The average rate was 5.47 percent on 23 May, Forbes said.

“We are moving back to pre-[COVID] sales activity,” NAR chief economist Lawrence Yun said in a statement announcing the April figure. “I expect further declines.”

The shortage of homes available to buy continued in April, with 1.03 million units on the market, 10.4 percent fewer than a year earlier. At the current pace of sales, that represents a 2.2-month supply. 

That shortage pushed the median price of existing homes sold last month to a record $391,200, 14.8 percent higher than a year earlier.

However, that figure is skewed higher because more homes are for sale at the market’s high end than in the middle or lower price ranges, the NAR noted.

Sales of homes priced at $250,000 or less fell 29 percent in April, year on year. In contrast, homes with asking prices of $500,000 to $750,000 climbed 19 percent; million-dollar home sales rose 16 percent.
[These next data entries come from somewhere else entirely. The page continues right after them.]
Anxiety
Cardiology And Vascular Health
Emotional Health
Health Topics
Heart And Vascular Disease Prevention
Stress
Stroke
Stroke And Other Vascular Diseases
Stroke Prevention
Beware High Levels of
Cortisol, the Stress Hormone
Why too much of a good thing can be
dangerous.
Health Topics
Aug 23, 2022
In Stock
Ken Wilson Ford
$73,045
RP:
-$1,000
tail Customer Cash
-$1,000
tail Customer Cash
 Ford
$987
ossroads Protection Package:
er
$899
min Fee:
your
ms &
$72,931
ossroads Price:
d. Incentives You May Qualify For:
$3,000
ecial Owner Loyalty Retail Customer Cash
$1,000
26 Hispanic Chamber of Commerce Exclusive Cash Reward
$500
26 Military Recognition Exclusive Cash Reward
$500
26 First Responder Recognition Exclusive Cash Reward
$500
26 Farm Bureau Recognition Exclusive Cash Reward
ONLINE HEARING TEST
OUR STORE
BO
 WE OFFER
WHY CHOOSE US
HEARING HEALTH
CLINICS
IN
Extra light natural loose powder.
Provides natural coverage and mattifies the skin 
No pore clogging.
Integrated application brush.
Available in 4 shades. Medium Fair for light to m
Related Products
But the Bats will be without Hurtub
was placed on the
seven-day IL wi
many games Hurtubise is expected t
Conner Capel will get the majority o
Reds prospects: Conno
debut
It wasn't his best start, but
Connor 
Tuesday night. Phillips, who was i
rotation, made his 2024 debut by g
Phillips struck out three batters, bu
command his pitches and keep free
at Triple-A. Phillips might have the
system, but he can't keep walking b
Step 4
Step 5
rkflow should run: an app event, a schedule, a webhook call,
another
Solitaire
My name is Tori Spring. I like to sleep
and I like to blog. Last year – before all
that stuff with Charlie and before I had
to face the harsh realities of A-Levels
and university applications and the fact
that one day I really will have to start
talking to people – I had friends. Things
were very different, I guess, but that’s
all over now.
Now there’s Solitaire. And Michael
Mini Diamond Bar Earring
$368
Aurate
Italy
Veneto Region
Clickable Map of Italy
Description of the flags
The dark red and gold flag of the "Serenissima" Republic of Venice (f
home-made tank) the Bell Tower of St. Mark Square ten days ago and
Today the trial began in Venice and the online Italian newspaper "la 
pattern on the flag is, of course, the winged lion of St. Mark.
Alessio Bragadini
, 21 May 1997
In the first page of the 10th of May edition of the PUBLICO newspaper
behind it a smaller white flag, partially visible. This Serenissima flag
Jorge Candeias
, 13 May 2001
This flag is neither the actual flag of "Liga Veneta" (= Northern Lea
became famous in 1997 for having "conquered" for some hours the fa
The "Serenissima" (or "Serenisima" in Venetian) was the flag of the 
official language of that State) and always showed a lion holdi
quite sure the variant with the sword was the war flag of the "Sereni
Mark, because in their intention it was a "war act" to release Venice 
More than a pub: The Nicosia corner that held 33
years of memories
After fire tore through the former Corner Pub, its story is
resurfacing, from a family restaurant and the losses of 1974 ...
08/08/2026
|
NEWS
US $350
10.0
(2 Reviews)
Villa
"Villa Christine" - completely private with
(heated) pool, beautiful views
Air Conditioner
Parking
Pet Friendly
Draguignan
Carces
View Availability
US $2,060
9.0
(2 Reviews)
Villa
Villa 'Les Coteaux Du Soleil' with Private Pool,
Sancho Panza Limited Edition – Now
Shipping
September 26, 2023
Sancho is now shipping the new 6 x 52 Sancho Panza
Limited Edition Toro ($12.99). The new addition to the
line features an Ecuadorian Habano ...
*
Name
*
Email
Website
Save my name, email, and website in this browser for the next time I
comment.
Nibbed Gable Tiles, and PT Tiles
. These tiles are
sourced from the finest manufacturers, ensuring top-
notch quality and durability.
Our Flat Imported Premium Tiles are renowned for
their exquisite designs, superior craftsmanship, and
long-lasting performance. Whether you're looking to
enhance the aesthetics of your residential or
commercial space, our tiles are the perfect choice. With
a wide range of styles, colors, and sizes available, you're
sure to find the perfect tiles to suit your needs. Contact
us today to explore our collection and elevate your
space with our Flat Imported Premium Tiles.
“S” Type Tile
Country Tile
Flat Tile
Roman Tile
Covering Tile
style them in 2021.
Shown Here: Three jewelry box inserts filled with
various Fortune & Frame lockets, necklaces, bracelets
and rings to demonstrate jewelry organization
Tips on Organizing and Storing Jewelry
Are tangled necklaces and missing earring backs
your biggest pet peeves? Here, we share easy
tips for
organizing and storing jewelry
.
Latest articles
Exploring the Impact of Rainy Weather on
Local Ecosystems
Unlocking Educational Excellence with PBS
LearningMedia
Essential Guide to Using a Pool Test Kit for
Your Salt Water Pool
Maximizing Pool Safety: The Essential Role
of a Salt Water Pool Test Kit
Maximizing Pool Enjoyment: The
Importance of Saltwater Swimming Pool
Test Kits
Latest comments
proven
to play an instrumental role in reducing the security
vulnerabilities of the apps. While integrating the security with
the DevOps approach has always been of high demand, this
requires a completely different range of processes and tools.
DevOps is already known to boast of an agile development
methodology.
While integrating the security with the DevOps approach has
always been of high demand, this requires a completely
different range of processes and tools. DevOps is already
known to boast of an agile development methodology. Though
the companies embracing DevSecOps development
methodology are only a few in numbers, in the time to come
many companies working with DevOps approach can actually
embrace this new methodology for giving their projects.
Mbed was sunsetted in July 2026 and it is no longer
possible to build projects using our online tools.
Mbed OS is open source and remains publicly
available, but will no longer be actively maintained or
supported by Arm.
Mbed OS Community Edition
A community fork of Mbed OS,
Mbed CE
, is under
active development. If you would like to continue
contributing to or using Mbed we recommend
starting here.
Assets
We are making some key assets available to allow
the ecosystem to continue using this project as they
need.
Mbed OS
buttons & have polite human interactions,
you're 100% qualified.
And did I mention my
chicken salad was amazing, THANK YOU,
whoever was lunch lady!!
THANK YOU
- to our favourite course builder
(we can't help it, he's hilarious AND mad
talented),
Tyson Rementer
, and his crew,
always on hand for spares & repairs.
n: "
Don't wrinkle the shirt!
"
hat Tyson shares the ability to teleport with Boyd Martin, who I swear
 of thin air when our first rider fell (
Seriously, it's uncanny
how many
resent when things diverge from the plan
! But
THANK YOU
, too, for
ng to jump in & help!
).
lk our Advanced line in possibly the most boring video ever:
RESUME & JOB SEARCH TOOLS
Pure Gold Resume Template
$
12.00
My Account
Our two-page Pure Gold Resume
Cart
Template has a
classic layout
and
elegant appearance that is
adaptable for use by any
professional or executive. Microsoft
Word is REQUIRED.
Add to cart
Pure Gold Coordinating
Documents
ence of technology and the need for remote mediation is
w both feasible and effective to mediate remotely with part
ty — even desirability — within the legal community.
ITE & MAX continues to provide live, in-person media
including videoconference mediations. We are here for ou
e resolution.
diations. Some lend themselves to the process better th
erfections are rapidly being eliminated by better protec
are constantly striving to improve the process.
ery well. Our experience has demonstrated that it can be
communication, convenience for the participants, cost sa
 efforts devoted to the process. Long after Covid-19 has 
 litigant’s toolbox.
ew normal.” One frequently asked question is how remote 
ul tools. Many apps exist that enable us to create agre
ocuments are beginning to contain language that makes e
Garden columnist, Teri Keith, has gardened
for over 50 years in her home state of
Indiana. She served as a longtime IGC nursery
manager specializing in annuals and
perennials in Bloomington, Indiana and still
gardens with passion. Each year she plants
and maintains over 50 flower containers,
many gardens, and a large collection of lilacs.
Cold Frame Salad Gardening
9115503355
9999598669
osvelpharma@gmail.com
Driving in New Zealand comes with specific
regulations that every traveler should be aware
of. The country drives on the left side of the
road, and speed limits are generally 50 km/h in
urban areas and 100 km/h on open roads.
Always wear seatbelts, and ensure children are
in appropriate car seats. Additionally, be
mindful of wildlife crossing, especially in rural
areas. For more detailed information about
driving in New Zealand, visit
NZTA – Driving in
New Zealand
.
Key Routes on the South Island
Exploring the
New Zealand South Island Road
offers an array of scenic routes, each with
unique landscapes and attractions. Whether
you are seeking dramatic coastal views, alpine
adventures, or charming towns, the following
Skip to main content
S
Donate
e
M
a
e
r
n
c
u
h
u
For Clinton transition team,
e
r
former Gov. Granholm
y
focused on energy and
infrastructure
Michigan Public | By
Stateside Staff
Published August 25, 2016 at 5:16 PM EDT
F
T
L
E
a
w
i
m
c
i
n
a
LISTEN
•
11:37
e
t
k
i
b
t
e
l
The average home spent 17 days on the market before being bought, according to the NAR.

All-cash deals made up 25 percent of April’s sales and investors—buyers who will not live in the homes they buy—accounted for 17 percent of buyers.

Investors have claimed an increasing share of the housing market in recent years, buying houses—usually for cash—in popular locales and renting them out at premium prices to people unable to qualify for or afford a mortgage.

We have documented this trend in a series of articles, including:

Only 28 percent of April’s sales were to first-time home buyers, compared to the 40 percent that typified pre-COVID home sales.

Investors’ growing footprint, rising home prices, and now rising interest rates have squeezed an increasing number of first-time buyers—who typically are of middle or modest incomes—out of the market, leaving them to rent the houses that investors bought out from under them.

Figures for the April purchase of newly-built homes will be released next month.

However, mortgage applications for newly-built houses fell 11 percent in April, year on year, the Mortgage Bankers Association (MBA) said.

“The spike in mortgage rates cooled demand and home buyers continued to grapple with rising costs, supply chain issues, and extended completion timelines,” Joel Kahn, MBA’s vice-president of forecasting, told CNN Business.

TREND FORECAST: Like a fire, the housing boom has consumed its fuel and is burning itself out. As we reported today, with mortgage rates double what they were year-to-date, the U.S. Census Bureau reported that newly built homes sales slumped over 16 percent in April from March… and are down nearly 27 percent from last April.

Desirable homes for sale in popular markets have been sold; the large majority of qualified buyers have bought. Stratospheric prices will continue to squeeze out the majority of people who still want to buy, mainly people with incomes too low to afford the required mortgage.

In addition, materials costs will remain aloft due to shortages and open land suitable for siting houses is becoming more scarce all the time.

Home prices will remain high but will drop somewhat as interest rates rise. When the U.S. Federal Reserve sets its key rate at or above 1.5 percent, home sales will fall dramatically.